Para a especialista do Instituto Superior Técnico (IST), é importante "reconhecer os valores patrimoniais e o que pode ser reutilizado nos conjuntos" hospitalares já existentes e ter em conta aspetos como ventilação, iluminação, insolação, mas também questões relacionadas com aspetos ergonómicos, para facilitar a mobilidade dos doentes em funções tão simples como lavar as mãos.

A estes pontos junta-se o bem estar psicológico que pode resultar de atenções diversas como a decoração do quarto ou a imagem tranquilizadora de um teto, para os doentes que passam a maior parte do tempo deitados na cama.

Trata-se de "partir do princípio que esse sentimento de agradibilidade, de bem estar, é fator favorável à cura, [assim como] ajuda a curar também a questão psicológica", realçou a arquiteta.

Ana Tostões falava à agência Lusa a propósito da realização do Fórum Gulbenkian de Saúde 2015: Saúde e Arquitetura em Diálogo, na quarta-feira, sessão em que a investigadora participa para comentar a intervenção do arquiteto britânico Charles Jenks e responder à pergunta "Pode a arquitetura afetar a sua saúde?".

Caso sueco

Um novo complexo hospitalar ligado ao Instituto Karolinska, uma das melhores escolas médicas do mundo, vai redefinir os cuidados de saúde na Suécia. O projeto define o espaço físico como essencial para o bem-estar do doente, a par da eficiência médica e científica.

O especialista do Reino Unido vai apresentar os 'Maggie’s Cancer Caring Centers' (centros de cuidados para doentes de cancro) resultado do trabalho da sua mulher "para minorar os danos do processo de prolongamento de vida dirigido às crianças", como referiu Ana Tostões.

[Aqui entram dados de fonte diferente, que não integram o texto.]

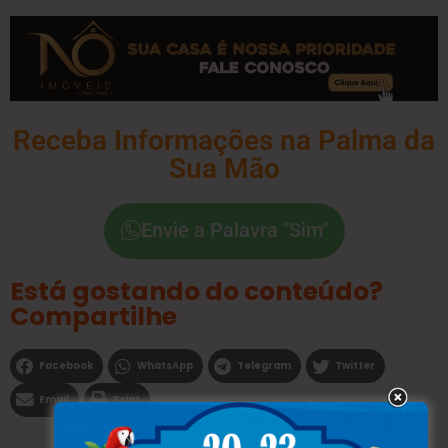
Receba Informações na Palma da
Sua Mão
Envie a Palavra "Sim"
Está gostando do conteúdo?
Compartilhe
Facebook
WhatsApp
Telegram
Twitter
Email
Print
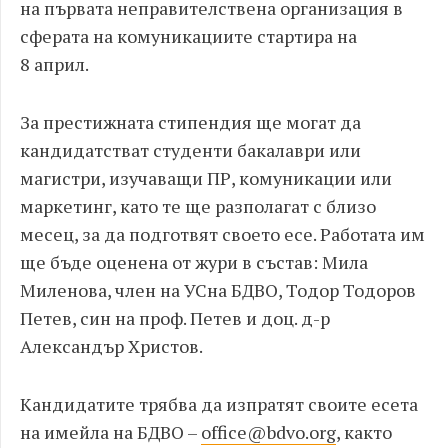
на първата неправителствена организация в
сферата на комуникациите стартира на
8
април.
За престижната стипендия ще могат да
кандидатстват студенти бакалаври или
магистри, изучаващи ПР, комуникации или
маркетинг, като те ще разполагат с близо
месец, за да подготвят своето есе. Работата им
ще бъде оценена от жури в състав: Мила
Миленова,
член на УСна БДВО, Тодор Тодоров
Петев, син на проф. Петев и доц. д-р
Александър Христов.
Кандидатите трябва да изпратят своите есета
на имейла на БДВО –
office@bdvo.org
, както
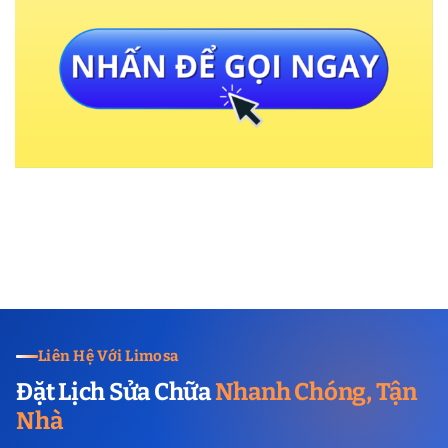
Liên Hệ Với Limosa
Đặt Lịch Sửa Chữa
Nhanh Chóng, Tận
Nhà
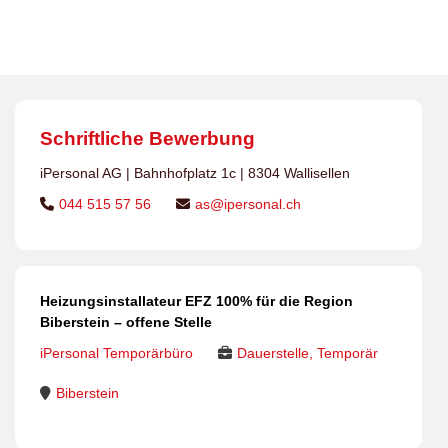
Biberstein – offene Stelle
Schriftliche Bewerbung
iPersonal AG | Bahnhofplatz 1c | 8304 Wallisellen
044 515 57 56
as@ipersonal.ch
Heizungsinstallateur EFZ 100% für die Region
Biberstein – offene Stelle
iPersonal Temporärbüro
Dauerstelle, Temporär
Biberstein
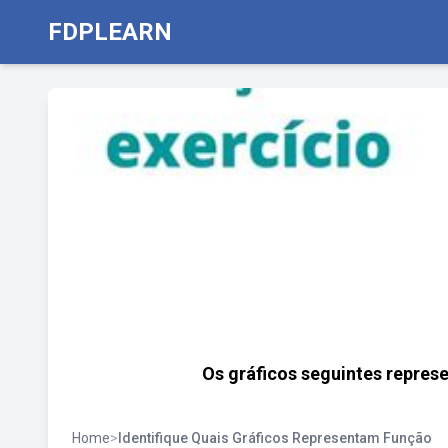
FDPLEARN
Os gráficos seguintes repres
Home
>
Identifique Quais Gráficos Representam Função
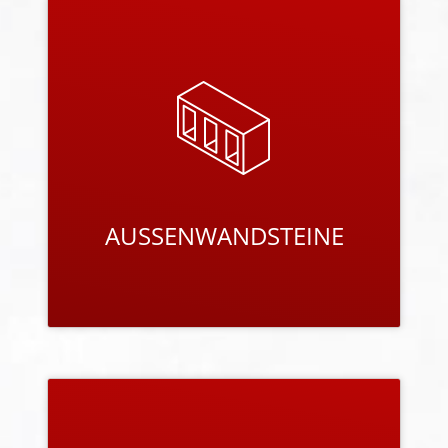
AUSSENWANDSTEINE
Die Bisotherm-Außenwand-Mauersteine stehen
für hohe Qualität und damit für eine nachhaltige
Wertentwicklung von Häusern aus Bisotherm-
Mauerwerk.
PRODUKTE ANSEHEN
INNENWANDSTEINE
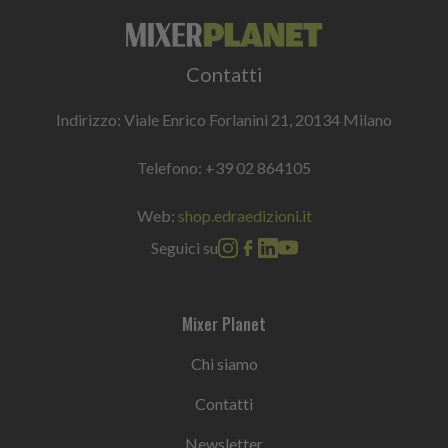
Contatti
Indirizzo: Viale Enrico Forlanini 21, 20134 Milano
Telefono:
+39 02 864105
Web:
shop.edraedizioni.it
Seguici su
Mixer Planet
Chi siamo
Contatti
Newsletter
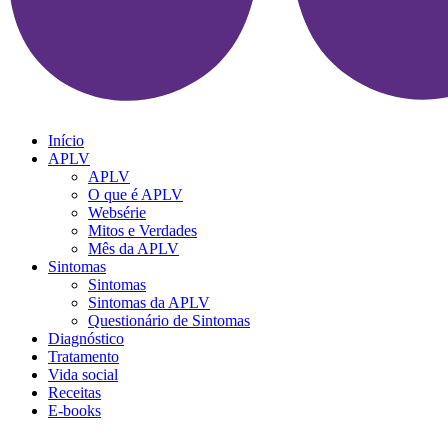
Início
APLV
APLV
O que é APLV
Websérie
Mitos e Verdades
Mês da APLV
Sintomas
Sintomas
Sintomas da APLV
Questionário de Sintomas
Diagnóstico
Tratamento
Vida social
Receitas
E-books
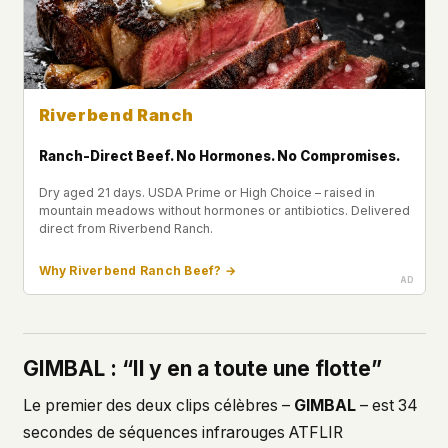
Riverbend Ranch
Ranch-Direct Beef. No Hormones. No Compromises.
Dry aged 21 days. USDA Prime or High Choice – raised in
mountain meadows without hormones or antibiotics. Delivered
direct from Riverbend Ranch.
Why Riverbend Ranch Beef? →
GIMBAL : “Il y en a toute une flotte”
Le premier des deux clips célèbres –
GIMBAL
– est 34
secondes de séquences infrarouges ATFLIR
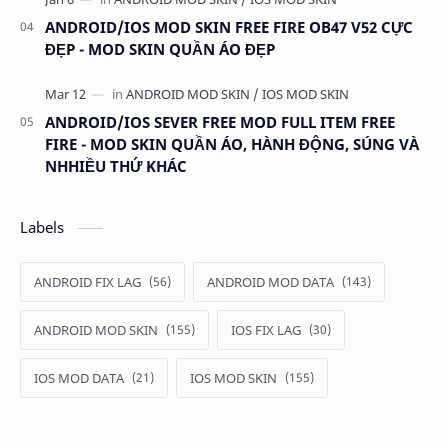
ANDROID/IOS MOD SKIN FREE FIRE OB47 V52 CỰC
ĐẸP - MOD SKIN QUẦN ÁO ĐẸP
ANDROID/IOS SEVER FREE MOD FULL ITEM FREE
FIRE - MOD SKIN QUẦN ÁO, HÀNH ĐỘNG, SÚNG VÀ
NHHIỀU THỨ KHÁC
Labels
ANDROID FIX LAG
ANDROID MOD DATA
ANDROID MOD SKIN
IOS FIX LAG
IOS MOD DATA
IOS MOD SKIN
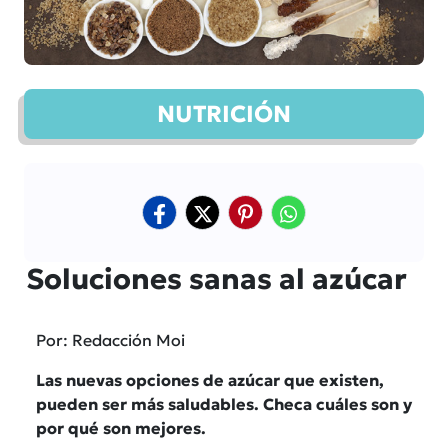
NUTRICIÓN
Soluciones sanas al azúcar
Por: Redacción Moi
Las nuevas opciones de azúcar que existen,
pueden ser más saludables. Checa cuáles son y
por qué son mejores.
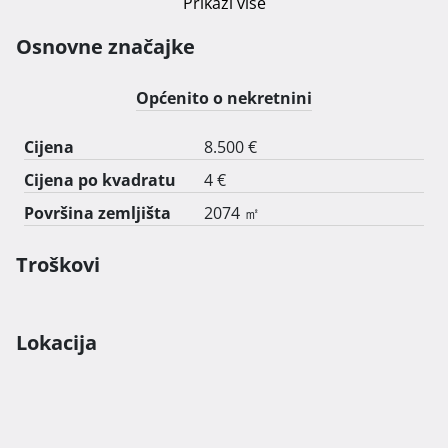
Prikaži više
šljive stare sorte. Nekretnina se nalazi u mirnom 
okruženju sa prekrasnim pogledom na prirodu, a do 
Osnovne značajke
nje vodi asfaltirana cesta. 
Općenito o nekretnini
Cijena
8.500 €
Cijena po kvadratu
4 €
Površina zemljišta
2074 ㎡
Troškovi
Lokacija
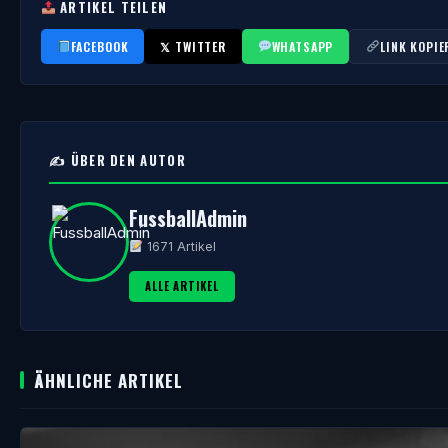
ARTIKEL TEILEN
FACEBOOK
𝕏 TWITTER
WHATSAPP
LINK KOPIE
✍️ ÜBER DEN AUTOR
FussballAdmin
1671 Artikel
ALLE ARTIKEL
ÄHNLICHE ARTIKEL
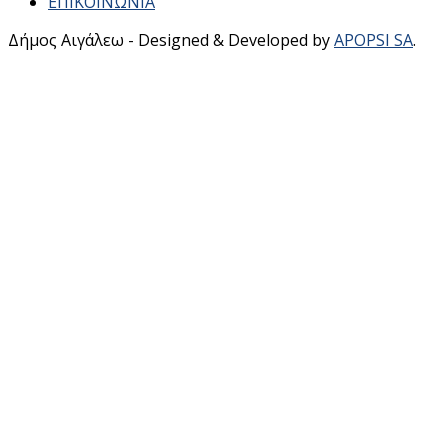
ΕΠΙΚΟΙΝΩΝΙΑ
Δήμος Αιγάλεω - Designed & Developed by
APOPSI SA
.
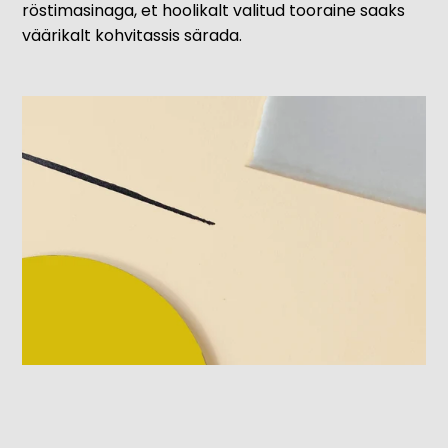
röstimasinaga, et hoolikalt valitud tooraine saaks
väärikalt kohvitassis särada.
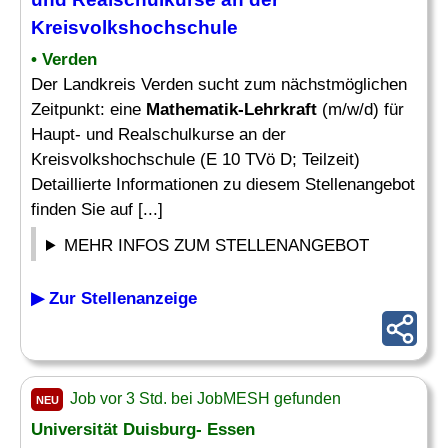
Kreisvolkshochschule
• Verden
Der Landkreis Verden sucht zum nächstmöglichen
Zeitpunkt: eine
Mathematik-Lehrkraft
(m/w/d) für
Haupt- und Realschulkurse an der
Kreisvolkshochschule (E 10 TVö D; Teilzeit)
Detaillierte Informationen zu diesem Stellenangebot
finden Sie auf [...]
MEHR INFOS ZUM STELLENANGEBOT
▶ Zur Stellenanzeige
Job vor 3 Std. bei JobMESH gefunden
NEU
Universität Duisburg- Essen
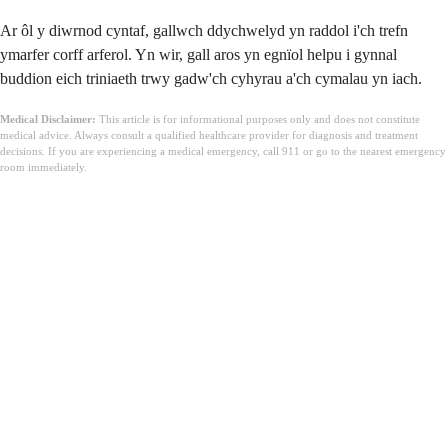
Ar ôl y diwrnod cyntaf, gallwch ddychwelyd yn raddol i'ch trefn
ymarfer corff arferol. Yn wir, gall aros yn egnïol helpu i gynnal
buddion eich triniaeth trwy gadw'ch cyhyrau a'ch cymalau yn iach.
Medical Disclaimer:
This article is for informational purposes only and does not constitute
medical advice. Always consult a qualified healthcare provider for diagnosis and treatment
decisions. If you are experiencing a medical emergency, call 911 or go to the nearest emergency
room immediately.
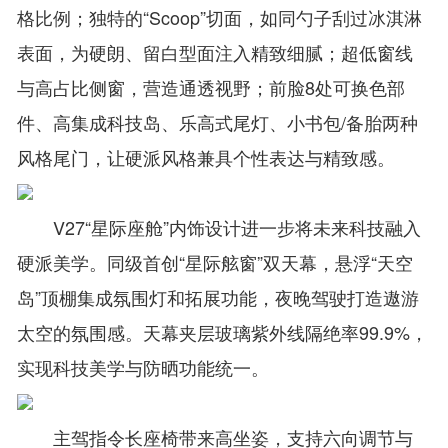
格比例；独特的“Scoop”切面，如同勺子刮过冰淇淋
表面，为硬朗、留白型面注入精致细腻；超低窗线
与高占比侧窗，营造通透视野；前脸8处可换色部
件、高集成科技岛、乐高式尾灯、小书包/备胎两种
风格尾门，让硬派风格兼具个性表达与精致感。
V27“星际座舱”内饰设计进一步将未来科技融入
硬派美学。同级首创“星际舷窗”双天幕，悬浮“天空
岛”顶棚集成氛围灯和拓展功能，夜晚驾驶打造遨游
太空的氛围感。天幕夹层玻璃紫外线隔绝率99.9%，
实现科技美学与防晒功能统一。
主驾指令长座椅带来高坐姿，支持六向调节与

Para a investigadora do IST, está na agenda contemporânea perceber que "a questão da saúde está intimamente ligada com o bem estar, com a arquitetura e com o urbanismo" e é função destas disciplinas criar melhores lugares para as pessoas viverem, nas cidades, nos espaços urbanos, nos equipamentos públicos, nos empregos, nas habitações e "trabalhar antes que os problemas aconteçam".

"Se tivermos uma cidade mais saudável, se vivermos em lugares mais acolhedores que promovam mais bem-estar, a vida é mais fácil e muito mais saudável", realçou.